Und überall dazwischen krabbelt und raschelt, singt und krächzt es, Schmetterlinge in allen Farben und Größen segeln unablässig durch die Luft, immer wieder erhaschen wir einen Blick auf einen der zahllosen farbenprächtigen Vögel mit langen Schwanzfedern, leuchtendbuntem Kopfschmuck und phantastisch gemustertem Gefieder. Zwei Tukane klettern schnäbelnd in einem Baum umeinander herum, Nasenbären kreuzen unseren Weg und große Echsen liegen reglos in der Sonne.

Auch nachts bleibt das “Viel”. In der schwülen, kaum nachlassenden Hitze liegt immerfort ein Klangteppich über der kleinen Stadt, gewebt aus Krächzen, Zirpen, Quaken und Krähen, an- und abschwellendem vielstimmigem Hundegebell und dem Knattern von Motorrollern auf den holperigen Straßen.
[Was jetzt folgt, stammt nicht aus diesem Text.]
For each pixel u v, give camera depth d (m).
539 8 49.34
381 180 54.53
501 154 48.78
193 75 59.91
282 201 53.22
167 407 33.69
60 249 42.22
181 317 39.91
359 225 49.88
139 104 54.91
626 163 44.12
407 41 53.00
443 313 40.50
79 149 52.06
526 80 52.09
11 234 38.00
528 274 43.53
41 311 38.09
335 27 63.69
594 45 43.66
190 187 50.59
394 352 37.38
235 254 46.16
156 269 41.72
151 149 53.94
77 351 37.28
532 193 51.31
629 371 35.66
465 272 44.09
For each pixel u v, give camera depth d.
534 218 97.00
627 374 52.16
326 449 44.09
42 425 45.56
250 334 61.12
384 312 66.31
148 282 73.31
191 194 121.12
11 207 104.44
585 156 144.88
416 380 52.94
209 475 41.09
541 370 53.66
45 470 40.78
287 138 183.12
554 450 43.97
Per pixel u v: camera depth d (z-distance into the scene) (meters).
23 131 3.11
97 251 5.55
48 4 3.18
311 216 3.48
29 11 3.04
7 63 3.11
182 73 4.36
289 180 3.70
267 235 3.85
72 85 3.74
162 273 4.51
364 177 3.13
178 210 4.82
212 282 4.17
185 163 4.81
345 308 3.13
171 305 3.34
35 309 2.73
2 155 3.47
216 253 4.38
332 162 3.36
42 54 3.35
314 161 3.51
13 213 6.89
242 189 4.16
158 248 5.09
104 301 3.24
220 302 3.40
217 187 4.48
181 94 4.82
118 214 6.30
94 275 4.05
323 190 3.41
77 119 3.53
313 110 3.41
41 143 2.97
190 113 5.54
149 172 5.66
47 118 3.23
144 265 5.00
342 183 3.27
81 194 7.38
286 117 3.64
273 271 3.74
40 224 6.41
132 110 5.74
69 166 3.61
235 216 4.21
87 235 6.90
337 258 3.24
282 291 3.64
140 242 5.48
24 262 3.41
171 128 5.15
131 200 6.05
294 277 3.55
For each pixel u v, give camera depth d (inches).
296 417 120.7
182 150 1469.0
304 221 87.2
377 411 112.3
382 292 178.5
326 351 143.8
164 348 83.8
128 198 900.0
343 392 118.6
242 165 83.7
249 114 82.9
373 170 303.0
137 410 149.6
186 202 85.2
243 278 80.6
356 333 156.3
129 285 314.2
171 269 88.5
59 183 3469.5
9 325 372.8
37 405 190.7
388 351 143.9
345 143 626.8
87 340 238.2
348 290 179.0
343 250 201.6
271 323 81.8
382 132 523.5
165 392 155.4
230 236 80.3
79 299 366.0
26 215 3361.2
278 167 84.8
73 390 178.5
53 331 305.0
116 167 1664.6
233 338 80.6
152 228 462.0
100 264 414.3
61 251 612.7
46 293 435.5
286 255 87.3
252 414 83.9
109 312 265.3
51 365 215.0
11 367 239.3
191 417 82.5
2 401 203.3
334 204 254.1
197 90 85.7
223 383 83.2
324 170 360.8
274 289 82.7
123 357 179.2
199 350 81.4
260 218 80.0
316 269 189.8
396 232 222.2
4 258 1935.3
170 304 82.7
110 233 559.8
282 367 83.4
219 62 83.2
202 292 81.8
Vielleicht fühlen sich kleine Kinder, für die alles, was ihnen begegnet, neu und nie dagewesen ist so, wie ich mich hier immer wieder erlebe. Noch fehlen mir die Kategorien, um all die Eindrücke einordnen, sortieren zu können, ich kann an keine bisherige Erfahrung damit anknüpfen und habe oft auch keine Namen dafür. Stattdessen ist ein Staunen möglich, ein Bewundern, eine Offenheit und ein Wahrnehmen, das keine Kategorien braucht, das ohne rationale Bewertung auskommt, das einfach nur auf das Erleben dessen, was gerade ist ausgerichtet ist. Es ist intensiv und unmittelbar, erschöpft sich nicht und ist in seiner Intensität einfach beglückend.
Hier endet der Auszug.